Out of hospital cardiac arrest: strategy 2021 to 2026

Scotland’s out-of-hospital cardiac arrest (OHCA) Strategy 2021 to 2026 reflects progress made since throughout the lifetime of the previous strategy (2015 – 2020), and sets out the next steps we will take to ensure as many people as possible survive an out-of-hospital cardiac arrest in Scotland.

7. Aftercare

We will ensure support for people in Scotland after their experience with out-of-hospital cardiac arrest.


1. All individuals who experience an OHCA are well supported afterwards.

2. There is support available for bystanders who witness an OHCA.

3. The wellbeing of emergency service and volunteer community responders is supported.

It is important to ensure that care and support is available for all people who have been affected by OHCA. This includes survivors, their families, bystanders and other responders.

In order to support the aftercare needs of people who have been affected by OHCA, it is vital that we listen to the lived experience to shape our actions and develop our support resources.

Survivors and their families

For many survivors, the cause of their cardiac arrest will have been a blockage in one of the blood vessels supplying the heart muscle. This causes a heart attack which can sometimes lead to cardiac arrest.

People who have this underlying cause for their cardiac arrest will be eligible to access cardiac rehabilitation. Cardiac rehabilitation services provide vital support to help people get back to everyday life as much as possible after developing heart disease.

However, for people who experience cardiac arrest with a different cause – for example Spontaneous Coronary Artery Dissection (SCAD), or an inherited heart condition, may not be eligible for referral into these services.

Wider work on improving timely and equitable access to rehabilitation for people with heart disease is covered within the Scottish Government's Heart Disease Action Plan. We will work collaboratively to improve this kind of support for people who experience cardiac arrest.

We must also recognise that OHCA can have a significant impact on people's emotional and psychological wellbeing, and explore how best to support people in coping with these impacts.

Many OHCA survivors can benefit from accessing information and support. This can take the form of peer support such as online forums from Sudden Cardiac Arrest UK (https://www.suddencardiacarrestuk.org/get-support), or in some cases, specialist help, such as the "Life After Cardiac Arrest" (www.lifeaftercardiacarrest.org) resource for survivors and families experiencing loss after OHCA.

Many of the SALFS partner organisations have information available about cardiac arrest. This includes support groups for survivors and specialist psychological services in some cases.

We will continue to signpost to these as part of our public awareness campaign. We will also seek to identify and amplify examples of best practice in order to increase the availability of help to those who need it.


The increasing bystander CPR rate in Scotland means that more people are intervening in an OHCA than ever before.

Several studies have explored the effect of witnessing a cardiac arrest on the well-being of bystanders, who are often family members of the person in cardiac arrest. Fear, anxiety, anger, confusion, and even signs of post-traumatic stress have been reported[49] [50] [51] [52] [53] [54] [55].

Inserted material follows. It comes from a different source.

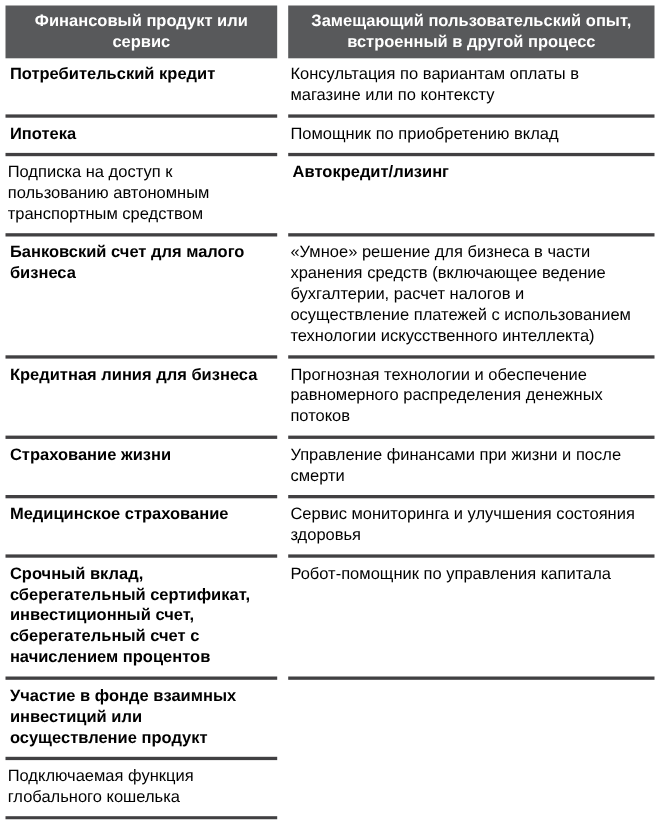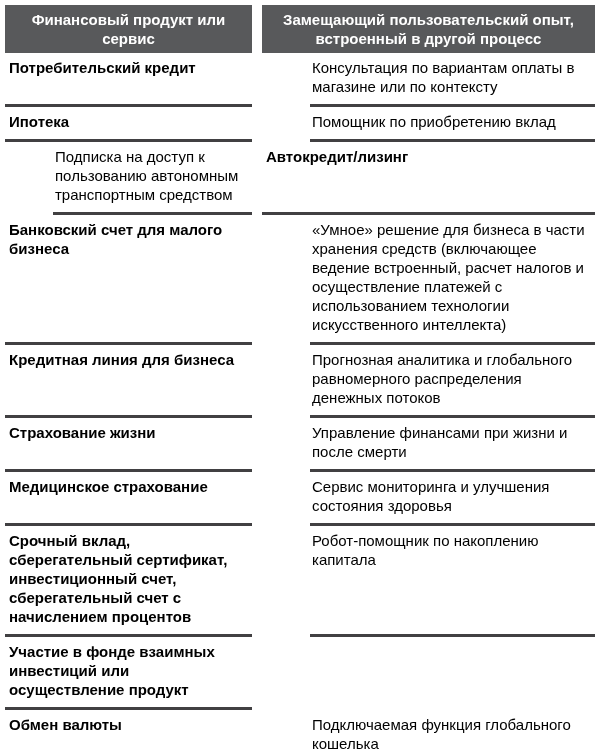"Консультация по вариантам оплаты в" .cell.right { margin-left: 48px -> none }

Research looking at the experience of bystanders has also shown wide variation in individual preference for the support they require from clinical staff. Clinicians involved in those cases had a huge impact on individuals' experience after the cardiac arrest and are therefore in a key position to make a difference to individuals after OHCA[56].

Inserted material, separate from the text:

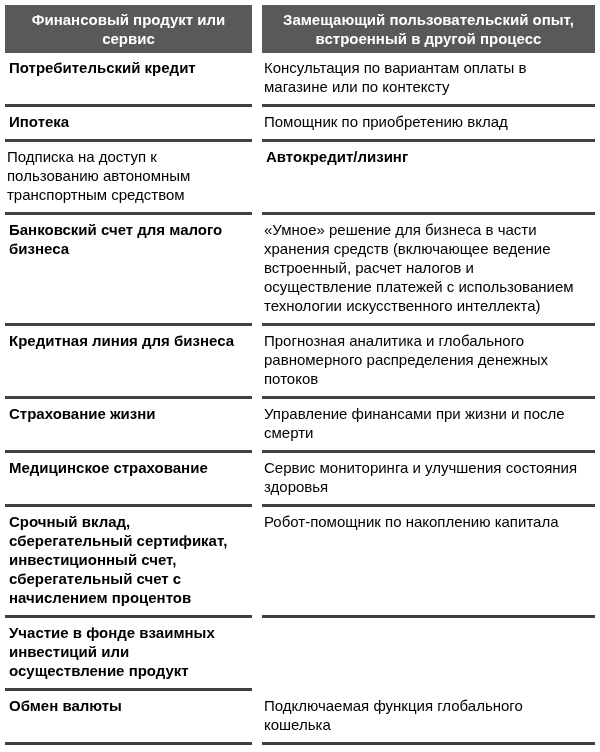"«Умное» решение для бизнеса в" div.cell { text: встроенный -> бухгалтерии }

Responding to this need for support, SALFS partners have created online educational resources aimed at emergency services clinicians and First Responders to provide a space of further learning to understand OHCA post-event. We will signpost to these resources as part of our ongoing public awareness work.

We will continue to explore and learn from national and international initiatives to increase the availability of support to OHCA bystanders.

Innovations such as the Bystander Support Network in Canada have been created to provide an opportunity for bystanders to find further information and support.

Support for Community Responders and Emergency Services

In addition to the needs of members of the public who are bystanders to OHCA, we also need to consider the mental wellbeing of responders (including community First Responders and those working in emergency services).

The Rivers Centre (www.lifelines.scot) is a specialist service for First Responders affected by psychological trauma. We will work closely with community responder groups, the Scottish Ambulance Service, Police Scotland, and Scottish Fire and Rescue Service to raise awareness of this resource and support responders to access the support they require.

Case Study: Bystander Support in Canada

In Canada, an online Bystander Support Network has been created to provide resources alongside an online forum for bystanders affected by Cardiac Arrest[57]. Members are able to research, ask questions, share stories, and network with others from around the world who have been affected by OHCA. It is a resource for members of the public seeking support after an OHCA but also an evolving piece of research to help clinicians and researchers learn more about the bystander experience and what types of support is needed. http://www.bystandernetwork.org/


1. We will provide a range of aftercare support, including online, telephone and face-to-face resources.

2. We will improve signposting to existing aftercare support.

3. We will develop a referral pathway for First Responders to access aftercare support.

4. We will include aftercare in our public awareness campaign to ensure that people are aware of the routes through which they can access support.

5. We will listen to those with lived experience of OHCA to better understand their aftercare needs.